Gail Umehara / Wordsmith
During her 16 years in Japan, Gail juggled raising a family with, amongst other things, working as a translation assistant, librarian, and editor. Back in Australia, she continues to work with words as an interpreter, editor and TAFE lecturer.

Kare Raisu

If you ask Japanese schoolchildren about the origin of the kare raisu (curry rice) regularly served as school lunch, most will tell you it is a Japanese dish and in many ways they are right. Certainly, even though people around the world associate "curry" with India, not many people from India would recognize Japanese kare raisu as an Indian dish. In fact, the vindaloo, biryani, korma or other dishes we think of as variations of curry are considered separate dishes in Indian cuisine. The English word 'curry' is generally agreed to come from a Tamil word, kari, meaning spicy sauce; but British food writers Colleen and Peter Grove claim that the word goes all the way back to a 14th century Old English word 'cury' that simply meant 'cooking', which took on a more specific meaning centuries later when spices from the East found their way into English-style stew. From the colonies and through migration, curry, English-style, became popular throughout Britain in 2000, chicken curry was voted one of the top British national dishes in a Gallup poll.

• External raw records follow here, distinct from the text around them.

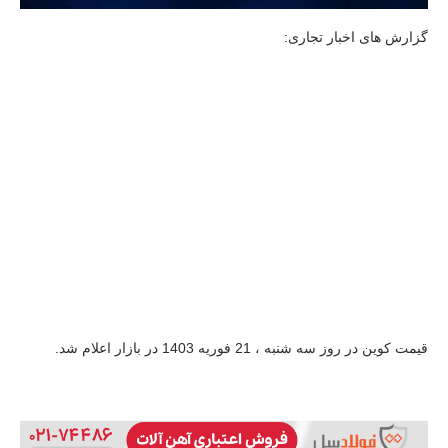
گزارش های اخبار تجاری:
قیمت کوین در روز سه شنبه ، 21 فوریه 1403 در بازار اعلام شد.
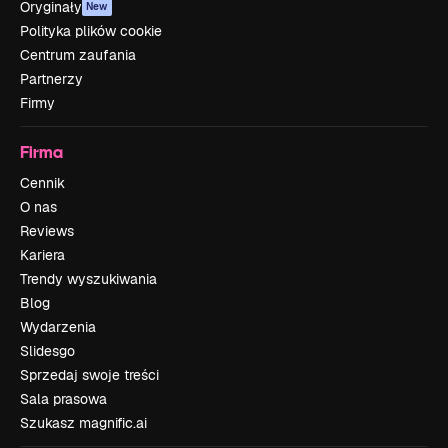
Oryginały
New
Polityka plików cookie
Centrum zaufania
Partnerzy
Firmy
Firma
Cennik
O nas
Reviews
Kariera
Trendy wyszukiwania
Blog
Wydarzenia
Slidesgo
Sprzedaj swoje treści
Sala prasowa
Szukasz magnific.ai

And it was as a British dish that curry came to Japan around the 1870s. The Japanese Imperial Navy adopted the beef stew flavoured with curry powder that their Royal Navy counterparts were enjoying, with modifications the Royal Navy served curry with bread; Imperial Navy cooks substituted the bread with rice and thickened the dish with flour to keep it from spilling in high seas. In civilian society, raisukare was a luxury item at the Western-style restaurant Seiyoken in Ueno Park as early as 1877. But making curry at home did not become popular until the late 1950s, when blocks of curry paste, rather than powder, came on to the market. That made it easy to make curry anywhere, and the popularity of curry in Japan expanded to the point that it is estimated that on average a Japanese person now eats curry 84 times a year. The curry rice tradition is still maintained in the Japanese navy, where every Friday is "curry day" and different ships have their own special recipe several of which are published on the MSDF's website!